Most moms struggle with patience. I am no exception and I boldly confessed that weakness in The Passionate Mom. I have studied, prayed and diligently tried to master patience. I have even turned to quotes from wise sages for inspiration as you can see below. If you struggle with patience too, you can consider this a leg up on your research. Feel free to copy my homework about why I need to grow patience.
1. Patience will make you wiser.
“Patience is the companion of wisdom.” —Augustine
Impatience has led me to make unwise parenting decisions. For example, I have often chosen to rescue my kids rather than patiently watch them fail. My children, in return, learned how to use this to their advantage. The scene would play out like this: One of my kids would have a paper or project, and sit there stumped. Soon it would get late, and I would get impatient and frustrated with the time. Finally, I’d jump in to help. Maybe even more than help. Definitely more than help. My impatience interfered with a lesson my son or daughter needed to learn. I should have let my child fail. Then he or she would have learned to work at it a little harder. Wisdom dictates that I discipline myself and patiently let my child work it out rather than jump to the rescue. (click to tweet)
2. Patience will calm conflict.
“A hot-tempered person stirs up conflict, but the one who is patient calms a quarrel.” —Proverbs 15:18
I can be hot-tempered, and it has stirred up conflict in my home. Actually, my temper is more quirky than hot. I can let a lot roll off my shoulders, and then I hit a wall. When that happens, my patience evaporates and my temper goes from a comfortable 72 degrees to 110 in seconds flat. At other times my patience is like my car keys—I lose it often, and then I find it in the strangest places. I can lose my patience over a dozen silly things and then be super patient with something else. The regrettable reality is that many times I have created stress in my home over things that could have been settled more efficiently with patient words and a calm, objective demeanor. It causes me great pain to think about that.
3. Patience will circumvent sorrow.
“If you are patient in a moment of anger, you will escape a hundred days of sorrow.” —Chinese proverb
Even as I write this, I am amazed and ashamed that I am not better at being patient. Just today, one of my children successfully pushed a button that sent my husband and me into an impatient exchange of words. Looking back, I think the child knew exactly what he was doing, and we didn’t. Children learn how to work their parents. This is especially true of younger siblings who get the benefit of watching their older brothers and sisters succeed and fail in their efforts to sway their parents.

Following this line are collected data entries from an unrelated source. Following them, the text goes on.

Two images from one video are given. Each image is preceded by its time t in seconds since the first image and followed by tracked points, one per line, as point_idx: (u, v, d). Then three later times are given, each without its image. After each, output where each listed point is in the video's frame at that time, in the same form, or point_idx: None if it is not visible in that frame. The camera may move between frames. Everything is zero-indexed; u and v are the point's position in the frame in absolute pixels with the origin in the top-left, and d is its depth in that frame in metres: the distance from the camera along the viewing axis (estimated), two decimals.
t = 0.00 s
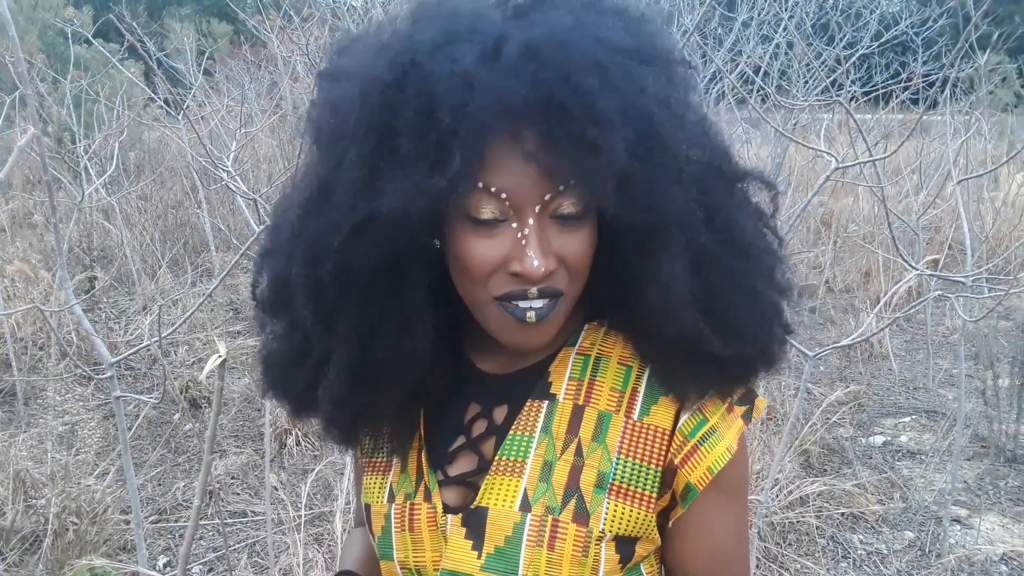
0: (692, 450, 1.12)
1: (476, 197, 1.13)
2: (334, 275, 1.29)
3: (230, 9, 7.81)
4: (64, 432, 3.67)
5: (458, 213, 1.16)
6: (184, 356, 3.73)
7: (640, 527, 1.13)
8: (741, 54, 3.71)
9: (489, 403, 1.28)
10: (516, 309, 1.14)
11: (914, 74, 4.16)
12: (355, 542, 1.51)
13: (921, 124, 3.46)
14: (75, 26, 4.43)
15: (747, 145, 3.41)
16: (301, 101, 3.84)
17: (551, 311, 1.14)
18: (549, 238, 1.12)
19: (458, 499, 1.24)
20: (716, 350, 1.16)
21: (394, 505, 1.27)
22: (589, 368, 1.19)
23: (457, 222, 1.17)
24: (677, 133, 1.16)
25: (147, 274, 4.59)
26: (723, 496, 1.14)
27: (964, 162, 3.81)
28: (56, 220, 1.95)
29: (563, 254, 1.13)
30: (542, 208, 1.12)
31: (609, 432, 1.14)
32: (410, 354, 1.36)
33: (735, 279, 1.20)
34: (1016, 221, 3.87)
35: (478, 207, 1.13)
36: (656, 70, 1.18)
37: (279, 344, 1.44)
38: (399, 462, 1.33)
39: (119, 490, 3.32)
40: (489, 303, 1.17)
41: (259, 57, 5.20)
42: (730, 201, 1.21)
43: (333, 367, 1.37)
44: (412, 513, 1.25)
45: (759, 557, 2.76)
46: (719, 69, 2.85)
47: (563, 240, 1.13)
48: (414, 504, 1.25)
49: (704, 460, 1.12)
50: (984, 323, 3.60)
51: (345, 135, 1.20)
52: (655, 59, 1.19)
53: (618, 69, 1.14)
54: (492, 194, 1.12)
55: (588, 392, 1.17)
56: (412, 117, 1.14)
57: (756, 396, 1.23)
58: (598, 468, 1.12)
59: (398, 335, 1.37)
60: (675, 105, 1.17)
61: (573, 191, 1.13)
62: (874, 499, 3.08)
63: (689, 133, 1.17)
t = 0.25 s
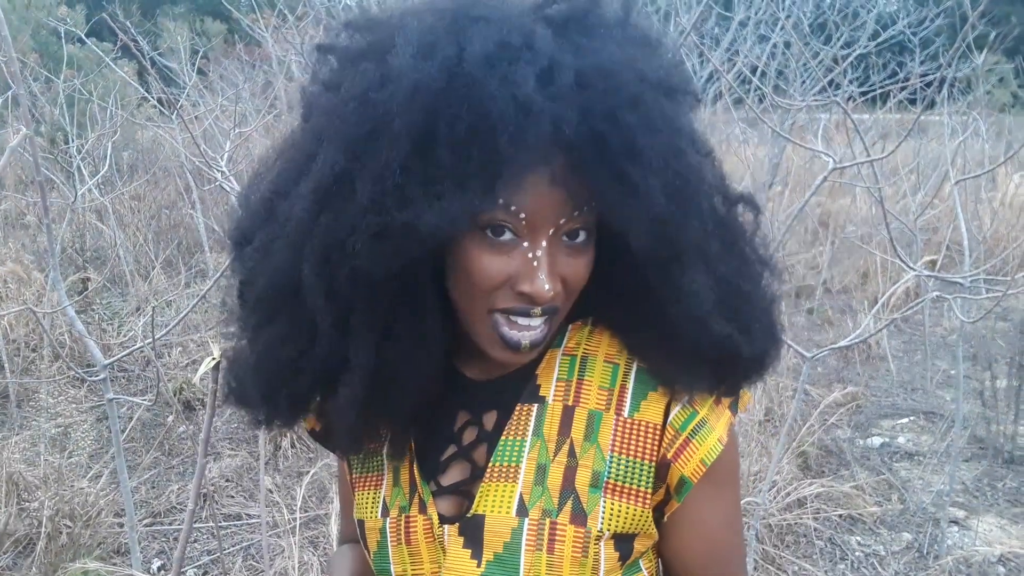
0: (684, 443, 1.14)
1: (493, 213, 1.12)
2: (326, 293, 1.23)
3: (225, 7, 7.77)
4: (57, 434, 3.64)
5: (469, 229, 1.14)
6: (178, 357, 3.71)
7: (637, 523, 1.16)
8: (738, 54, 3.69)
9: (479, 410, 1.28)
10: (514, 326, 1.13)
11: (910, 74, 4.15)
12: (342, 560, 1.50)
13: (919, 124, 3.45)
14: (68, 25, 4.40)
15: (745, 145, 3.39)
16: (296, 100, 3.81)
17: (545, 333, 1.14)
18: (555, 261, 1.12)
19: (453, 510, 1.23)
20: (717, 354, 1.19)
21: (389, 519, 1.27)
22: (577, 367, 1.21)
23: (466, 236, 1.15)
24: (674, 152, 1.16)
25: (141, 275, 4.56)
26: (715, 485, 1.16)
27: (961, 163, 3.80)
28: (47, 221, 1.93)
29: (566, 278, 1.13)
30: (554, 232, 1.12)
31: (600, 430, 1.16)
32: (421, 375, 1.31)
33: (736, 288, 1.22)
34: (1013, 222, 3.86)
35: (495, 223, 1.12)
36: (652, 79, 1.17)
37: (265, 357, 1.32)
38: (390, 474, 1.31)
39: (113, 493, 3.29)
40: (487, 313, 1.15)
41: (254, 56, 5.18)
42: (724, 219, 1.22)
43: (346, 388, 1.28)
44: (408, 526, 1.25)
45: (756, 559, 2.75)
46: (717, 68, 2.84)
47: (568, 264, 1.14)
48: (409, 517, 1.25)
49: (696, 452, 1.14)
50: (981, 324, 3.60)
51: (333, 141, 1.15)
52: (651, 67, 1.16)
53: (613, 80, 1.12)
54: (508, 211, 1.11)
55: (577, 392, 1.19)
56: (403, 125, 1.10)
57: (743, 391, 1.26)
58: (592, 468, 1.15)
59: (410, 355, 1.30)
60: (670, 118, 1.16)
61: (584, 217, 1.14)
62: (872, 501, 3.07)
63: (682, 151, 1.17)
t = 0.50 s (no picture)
0: (686, 454, 1.17)
1: (489, 229, 1.13)
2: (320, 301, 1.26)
3: (226, 11, 7.79)
4: (60, 437, 3.66)
5: (466, 244, 1.16)
6: (180, 360, 3.72)
7: (639, 533, 1.17)
8: (737, 57, 3.71)
9: (483, 418, 1.31)
10: (517, 339, 1.14)
11: (909, 77, 4.17)
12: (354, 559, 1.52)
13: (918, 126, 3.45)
14: (70, 29, 4.42)
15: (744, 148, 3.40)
16: (297, 104, 3.84)
17: (549, 345, 1.16)
18: (555, 273, 1.14)
19: (458, 515, 1.26)
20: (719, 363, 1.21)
21: (395, 524, 1.30)
22: (580, 377, 1.23)
23: (463, 251, 1.17)
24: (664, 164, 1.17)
25: (144, 278, 4.58)
26: (719, 495, 1.19)
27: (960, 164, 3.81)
28: (52, 225, 1.95)
29: (567, 289, 1.16)
30: (552, 244, 1.14)
31: (603, 439, 1.18)
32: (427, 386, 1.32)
33: (735, 298, 1.24)
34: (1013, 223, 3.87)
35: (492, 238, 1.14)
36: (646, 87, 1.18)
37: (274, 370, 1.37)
38: (396, 480, 1.34)
39: (116, 495, 3.31)
40: (486, 326, 1.17)
41: (256, 60, 5.20)
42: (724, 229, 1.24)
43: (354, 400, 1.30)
44: (414, 532, 1.28)
45: (758, 559, 2.76)
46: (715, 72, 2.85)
47: (567, 275, 1.16)
48: (414, 522, 1.28)
49: (698, 463, 1.16)
50: (981, 325, 3.61)
51: (335, 150, 1.17)
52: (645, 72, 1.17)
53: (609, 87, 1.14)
54: (505, 227, 1.12)
55: (581, 402, 1.21)
56: (396, 140, 1.11)
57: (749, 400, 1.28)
58: (594, 477, 1.16)
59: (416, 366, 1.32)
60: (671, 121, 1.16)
61: (582, 228, 1.17)
62: (873, 501, 3.08)
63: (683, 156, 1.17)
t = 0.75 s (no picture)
0: (677, 475, 1.10)
1: (475, 218, 1.16)
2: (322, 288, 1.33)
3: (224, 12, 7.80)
4: (60, 439, 3.66)
5: (458, 236, 1.19)
6: (181, 362, 3.72)
7: (625, 551, 1.12)
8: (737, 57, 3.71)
9: (487, 418, 1.30)
10: (507, 331, 1.16)
11: (908, 76, 4.17)
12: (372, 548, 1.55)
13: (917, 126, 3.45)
14: (69, 32, 4.42)
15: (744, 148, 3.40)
16: (296, 106, 3.84)
17: (541, 337, 1.16)
18: (544, 263, 1.14)
19: (453, 511, 1.24)
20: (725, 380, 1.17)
21: (393, 514, 1.31)
22: (582, 387, 1.19)
23: (455, 243, 1.20)
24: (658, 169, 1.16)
25: (144, 280, 4.59)
26: (715, 523, 1.11)
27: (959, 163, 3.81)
28: (52, 228, 1.95)
29: (558, 281, 1.15)
30: (539, 234, 1.14)
31: (596, 452, 1.13)
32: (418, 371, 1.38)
33: (740, 311, 1.22)
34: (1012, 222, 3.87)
35: (477, 226, 1.16)
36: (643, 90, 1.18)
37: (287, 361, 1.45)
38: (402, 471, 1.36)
39: (117, 497, 3.31)
40: (479, 320, 1.19)
41: (255, 61, 5.20)
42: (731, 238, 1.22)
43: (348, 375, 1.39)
44: (408, 524, 1.27)
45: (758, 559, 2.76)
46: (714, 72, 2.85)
47: (558, 267, 1.15)
48: (409, 514, 1.28)
49: (687, 486, 1.09)
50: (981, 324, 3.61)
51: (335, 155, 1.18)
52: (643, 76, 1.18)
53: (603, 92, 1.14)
54: (490, 216, 1.15)
55: (578, 411, 1.17)
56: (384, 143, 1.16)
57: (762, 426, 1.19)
58: (582, 489, 1.12)
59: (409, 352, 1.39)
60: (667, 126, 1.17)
61: (573, 220, 1.15)
62: (872, 501, 3.08)
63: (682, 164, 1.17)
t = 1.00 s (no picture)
0: (652, 495, 1.08)
1: (447, 167, 1.25)
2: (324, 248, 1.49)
3: (230, 13, 7.82)
4: (65, 437, 3.67)
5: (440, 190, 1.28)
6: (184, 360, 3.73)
7: (593, 563, 1.10)
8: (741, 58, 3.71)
9: (482, 407, 1.30)
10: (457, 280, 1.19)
11: (912, 78, 4.16)
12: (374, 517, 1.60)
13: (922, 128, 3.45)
14: (76, 32, 4.44)
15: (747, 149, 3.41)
16: (301, 106, 3.85)
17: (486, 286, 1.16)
18: (491, 211, 1.16)
19: (435, 493, 1.26)
20: (695, 392, 1.12)
21: (384, 488, 1.35)
22: (576, 390, 1.19)
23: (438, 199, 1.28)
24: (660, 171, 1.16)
25: (148, 279, 4.60)
26: (687, 548, 1.07)
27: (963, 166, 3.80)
28: (57, 225, 1.96)
29: (505, 231, 1.15)
30: (493, 181, 1.18)
31: (578, 458, 1.13)
32: (393, 328, 1.46)
33: (733, 325, 1.14)
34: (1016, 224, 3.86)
35: (447, 175, 1.25)
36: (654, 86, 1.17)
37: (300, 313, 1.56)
38: (397, 444, 1.40)
39: (120, 495, 3.31)
40: (445, 276, 1.23)
41: (260, 62, 5.22)
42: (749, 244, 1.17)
43: (331, 326, 1.50)
44: (393, 499, 1.31)
45: (760, 561, 2.76)
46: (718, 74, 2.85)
47: (507, 218, 1.16)
48: (395, 490, 1.31)
49: (659, 508, 1.06)
50: (985, 326, 3.60)
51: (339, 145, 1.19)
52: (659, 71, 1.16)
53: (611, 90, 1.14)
54: (455, 163, 1.23)
55: (569, 414, 1.17)
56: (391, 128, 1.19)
57: (760, 457, 1.17)
58: (557, 493, 1.11)
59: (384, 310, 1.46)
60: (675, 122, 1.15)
61: (529, 172, 1.16)
62: (875, 503, 3.08)
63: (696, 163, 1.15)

My child read me today, made some innate calculations, and gambled that this would be a good time to get his way. He knew I was wearing thin on the subject at hand, and that if I lost my patience, he might succeed. Well, he did succeed with me; however, his father overheard the exchange and interceded by overriding me and vetoing my son’s proposal. My son, knowing he was halfway there, did not give up. The result was a three-way discussion that, as I said, ended in an impatient exchange between my husband and me—in front of my child.
Children learn from watching us—for good or for bad. We must model the virtues we want to instill. If we don’t, the exact opposite will occur. If they watch us enough times, we will be watching them lose their patience for hundreds of days to come, and that will bring much sorrow.